Diamondback Energy will cut its rig count by more than 60% by the third quarter and could cut its gross operating production by as much as 15% this month in response to weak oil prices, CEO Travis Stice said Tuesday.
Speaking during the company's first-quarter earnings call, Stice said Diamondback took "immediate action" when oil prices cratered in March and is reducing its rig count as quickly as possible without paying early termination fees. Stice said the rig count, now at 14, will be down to 10 by the end of May and eight by the end of the second quarter.
"[That number is] down over 60% from the beginning of the year. We also plan to enter the fourth quarter running seven rigs with the ability to reduce further into 2021," the CEO said. Stice said the company will leave 2020 with more than 150 wells drilled but uncompleted in the Permian Basin.
Stice said Diamondback is curtailing its gross operating production by 10% to 15%, or roughly 28,000 boe/d, in May due to the uncertainty in forward oil price contracts and low unhedged oil prices.
"With differentials enrolled already set heading into the month at over $10 off [West Texas Intermediate crude], the risk of WTI prices declining further outweighs the benefit of producing as much as possible into extremely low unhedged realized prices," Stice said. "We will continue to monitor future prices as we prepare to nominate production for June and the months ahead. And should meaningful curtailment continue to persist or accelerate, we will plan to update our investors accordingly."
Diamondback had lowered its 2020 capital spending plan by 41% to $1.7 billion at the midpoint. Stice said cuts to the capital budget will become evident at the end of the second quarter and into the second half.
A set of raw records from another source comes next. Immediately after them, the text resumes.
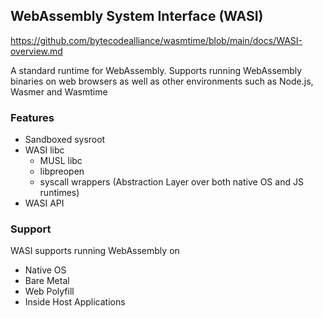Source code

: ## WebAssembly System Interface (WASI)
https://github.com/bytecodealliance/wasmtime/blob/main/docs/WASI-overview.md

A standard runtime for WebAssembly. Supports running WebAssembly binaries on web browsers as well as other environments such as Node.js, Wasmer and Wasmtime

### Features
- Sandboxed sysroot
- WASI libc
	- MUSL libc 
	- libpreopen
	- syscall wrappers (Abstraction Layer over both native OS and JS runtimes)
- WASI API

### Support

WASI supports running WebAssembly on
- Native OS
- Bare Metal
- Web Polyfill
- Inside Host Applications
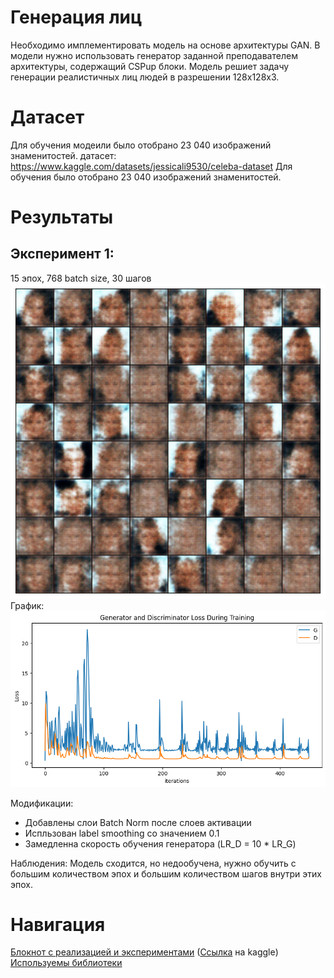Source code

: # Генерация лиц
Необходимо имплементировать модель на основе архитектуры GAN. В модели нужно использовать генератор заданной преподавателем архитектуры, содержащий CSPup блоки.
Модель решиет задачу генерации реалистичных лиц людей в разрешении 128x128x3.

# Датасет
Для обучения модеили было отобрано 23 040 изображений знаменитостей.
датасет: https://www.kaggle.com/datasets/jessicali9530/celeba-dataset
Для обучения было отобрано 23 040 изображений знаменитостей.

# Результаты

## Эксперимент 1:
15 эпох, 768 batch size, 30 шагов
![Результат](/results/1_experiment.png)
График: 
![График функции потерь](/graphs/1_experiment.png)

Модификации: 
* Добавлены слои Batch Norm после слоев активации
* Испльзован label smoothing со значением 0.1
* Замедленна скорость обучения генератора (LR_D = 10 * LR_G)

Наблюдения:
Модель сходится, но недообучена, нужно обучить с большим количеством эпох и большим количеством шагов внутри этих эпох.

# Навигация

[Блокнот с реализацией и экспериментами](/gan-cspup.ipynb) ([Ссылка](https://www.kaggle.com/realist967/gan-cspup) на kaggle)
[Используемы библиотеки](/requirements.txt)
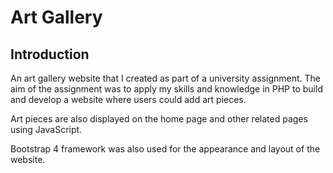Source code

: # Art Gallery

## Introduction

An art gallery website that I created as part of a university assignment. The aim of the assignment was to apply my skills and knowledge in PHP to build and develop a website where users could add art pieces.

Art pieces are also displayed on the home page and other related pages using JavaScript.

Bootstrap 4 framework was also used for the appearance and layout of the website.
The company spent about $790 million during the first quarter.
"Looking ahead, due to the volatility in commodity prices, there is significant uncertainty in our forward business plan," the CEO said. "In the interim, we will continue to focus on what we can control, which is our cost structure, and preserve as much liquidity as possible."
Even with the cuts to the budget and rig count, Stice said Diamondback was determined not to reduce its dividend and would continue to emphasize shareholder returns.
"Paying our interest expense, retaining our people, and paying our dividend remain our priorities through these uncertain times," Stice said. "Diamondback is prepared to operate in a lower-for-longer oil price environment, and our cost structure will prove to be a differentiator through this downturn."